Davey Johnson hasn’t won a league championship since the 1986 Mets, and he hasn’t managed since the 2000 season, but he is widely considered a terrific manager but one who had trouble getting along with management. As of now, that is going to be Riggleman’s reputation too — except that, even though he received credit for making the most of a difficult situation in San Diego (and DMZ at USS Mariner gave him the same credit for his work in 2008), he doesn’t have Johnson’s reputation as a skipper. Johnson’s teams have generally had more money and been better run, while Riggleman’s Padres and Nationals were both young, rebuilding teams with no hopes of sniffing the playoffs, but still — Johnson is 257 games over .500 in his 15-year managerial career, and Riggleman is 162 games under .500 in his 12-year career. That’s a hell of a difference.

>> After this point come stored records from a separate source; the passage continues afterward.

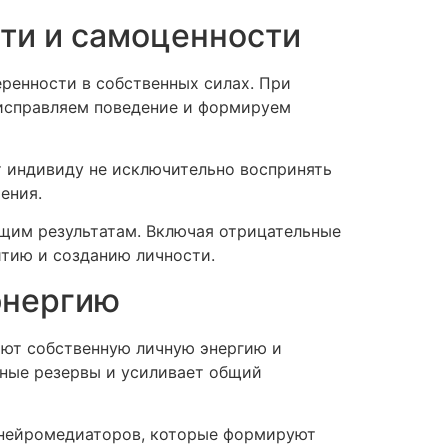
сти и самоценности
ренности в собственных силах. При
исправляем поведение и формируем
т индивиду не исключительно воспринять
ения.
ющим результатам. Включая отрицательные
итию и созданию личности.
энергию
ют собственную личную энергию и
чные резервы и усиливает общий
х нейромедиаторов, которые формируют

Riggleman doesn’t have the track record to back up his self-image, and now he’s given himself the reputation of a troublemaker as well. Managers like Riggleman are always the guys who get one-year contracts. He isn’t a managerial prospect, he’s a managerial stopgap. And because he has a habit of bolting every time he’s on a young team whose prospects may be turning around — San Diego in 1995, Washington in 2011 — no one will ever feel comfortable giving him the chance to take a team to the promised land.
After all, every team is going to have to ask themselves, how in the hell did that guy expect to get another job, as many games as he’s lost?
Alex is a writer for The Hardball Times.
Great title… Riggleman looked awful through this entire ordeal – and for good reason. He gave up the best job in the world because of his ego. Definition of idiot.
As a Nats fan, I always thought he was a decent manager. Never made many head-scratching moves at all IMO.
Maybe the fact that he managed for 12 years with that record shows that baseball people thought he was a good manager.
I am convinced something was going on in that clubhouse, and he didn’t think Rizzo had his back.
He was wrong to quit on his team, though.